Teks yang ditampilkan:
::::::::::

Hubungan Melalui Kontak Personal
            Salah satu pekerjaan petugas public relations adalah memikirkan kepentingan publik. Wawasan seorang PRO biasanya dibentuk oleh pengalaman-pengalaman mereka, misalnya  dengan memperhatikan sikap, tindak-tanduk, kebiasaan, cara-cara melayani, dan sebagainya. Yang terpenting untuk diperhatikan disini adalah perlakuan terhadap perseorangan yang mempunyai hubungan atau berhubungan  dengan lembaga / organisasi / perusahaan tersebut. Seorang PRO yang berhubungan langsung  dengan publiknya harus selalu bersikap ramah, sopan, selalu bersedia mendengarkan apa yang dikatakan dan ditanyakan publik, sabar dalam melayani mereka dan tidak menangguhkan sesuatu pelayanan yang segera dapat dilakukan.
           
Hubungan  dengan media massa
Salah satu kegiatan public relations yang penting adalah menyelenggarakan hubungan  dengan media massa, karena media massa, terutama pers merupakan media yang memainkan peranan penting dalam penyebaran informasi / berita kepada masyarakat, juga kepada pemerintah dan dalam pembentukan opini publik.
Hubungan public relations  dengan media massa memiliki 5 sasaran, yaitu :  [12]
1.      untuk memperoleh publisitas seluas mungkin mengenai kegiatan serta kangkah lembaga / organisasi yang dianggap baik untuk diketahui oleh publik.
2.      untuk memperoleh tempat dalam pemberitaan pers  ( liputan, laporan, ulasan, atau tajuk ) yang obyektif, wajar, dan seimbang mengenai hal-hal yang menguntungkan lembaga / organisasi.
3.      untuk memperoleh umpan balik mengenai upaya dan kegiatan lembaga / organisasi.
4.      melengkapi data / informasi bagi pimpinan lembaga untuk keperluan pembuatan penilaian secara tepat  mengenai situasi atau permasalahan yang mempengaruhi keberhasilan kegiatan lembaga.

::::::::::

Data tersimpan:

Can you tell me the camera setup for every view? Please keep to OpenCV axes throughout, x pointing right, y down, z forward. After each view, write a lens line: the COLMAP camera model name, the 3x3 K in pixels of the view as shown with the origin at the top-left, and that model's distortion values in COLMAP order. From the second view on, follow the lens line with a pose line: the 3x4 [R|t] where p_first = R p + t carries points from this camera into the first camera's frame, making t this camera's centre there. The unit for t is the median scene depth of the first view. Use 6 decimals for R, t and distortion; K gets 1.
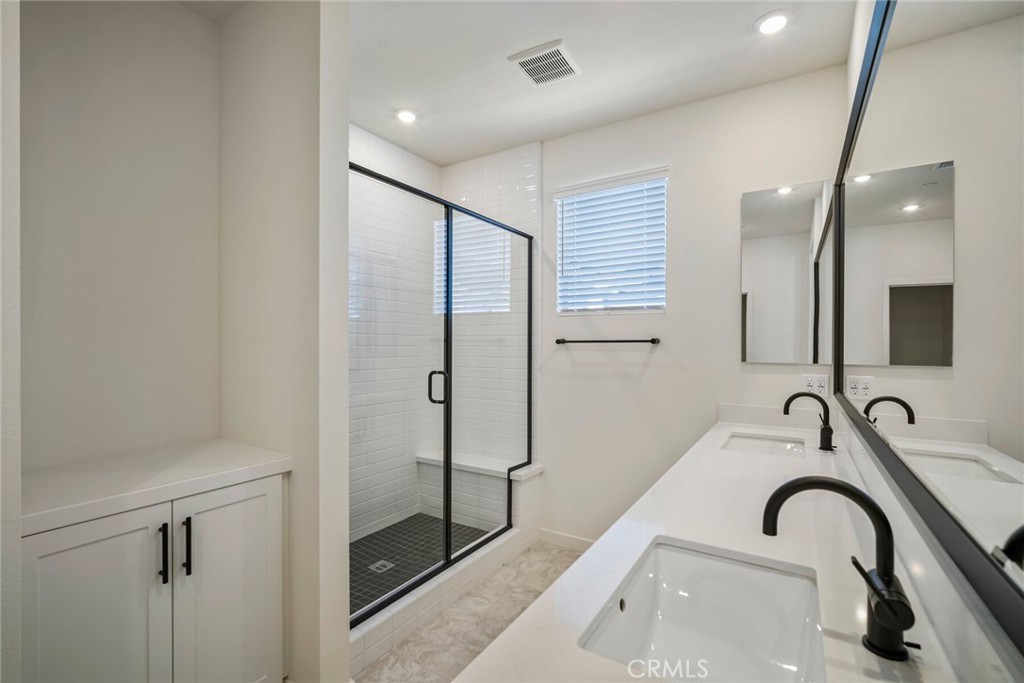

::::::::::

Tugas latihan:
**a)** Tentukan apakah setiap pernyataan berikut sesuai dengan teks tentang hubungan public relations; jawab ya atau tidak dan kutip kata-kata teks yang menjadi dasarnya. (i) Wawasan seorang PRO biasanya terbentuk dari pengalamannya. (ii) Hubungan public relations dengan media massa disebut memiliki tiga sasaran. (iii) PRO yang berhubungan langsung dengan publik boleh menunda pelayanan yang bisa segera dilakukan.
**b)** Tuliskan lanjutan teks tentang hubungan public relations, dimulai setelah kalimat terakhirnya.
Data tersebut tidak ada hubungannya dengan teks tentang hubungan public relations.

Jawaban berurutan:
**a)**
(i) Ya: "Wawasan seorang PRO biasanya dibentuk oleh pengalaman-pengalaman mereka"
(ii) Tidak: "memiliki 5 sasaran"
(iii) Tidak: "tidak menangguhkan sesuatu pelayanan yang segera dapat dilakukan"

**b)**
5.      mewujudkan hubungan yang stabil dan berkelanjutan yang dilandasi oleh rasa saling percaya dan saling menghormati.

Hubungan  dengan internal publik
            Tujuan adanya hubungan ini untuk mempererat hubungan antara pimpinan dan karyawan / bawahan, majikan dan buruh, antara sesama pegawai dalam publik intern, sehingga akan menimbulkan kegairahan kerja. Hal ini dapat ditempuh melalui komunikasi yang sinambung.
            Internal public relations dapat dibagi menjadi dua:
1.      Hubungan  dengan karyawan
2.      hubungan  dengan pemegang saham
 Hubungan  dengan karyawan yaitu hubungan  dengan semua pekerja, baik yang “berdasi” maupun pekerja “kasar”.  dengan menggalang hubungan yang demikian maka goodwill, kerjasama dan kepercayaan dari mereka dapat dibina dan dipelihara.
Tugas dan fungsi dari public relations atau humas tidak terlepas dari bidang informasi dan komunikasi mengenai kegiatan atau aktivitas perusahaan yang diwakilinya, untuk disampaikan kepada komunikan (publik) sebagai sasaran atau targetnya.
Keterampilan berkomunikasi seorang public relations, baik melalui lisan maupun tulisan adalah salah satu upaya untuk membentuk opini publik yang sesuai dengan apa yang diharapkan.
Kemudian melalui media massa, tentang apa dan bagaimana pesan tersebut dirancang atau disampaikan sedemikian rupa sehingga dapat menarik perhatian komunikan. Pesan harus sistematis, deskriptif, persuasif, informatif, emosional, dan responsif yang disesuaikan dengan situasi, kondisi kepentingan dan keinginan-keinginan dari kedua belah pihak.[13]
Hal ini dapat dicapai melalui hubungan komunikasi dua arah yang efektif dengan teknik dan metode tertentu. Apa dan bagaimana menguasai teknik atau cara berkomunikasi yang tepat dan baik? Bagaimana memanfaatkan media cetak atau media elektronik sebagai alat untuk menyampaikan pesan, dalam bentuk teknologi apa? Dengan bahasa, tulisan, dan gambar yang akan membawa pesan kepada komunikan yang dituju secara efektif dan efisien.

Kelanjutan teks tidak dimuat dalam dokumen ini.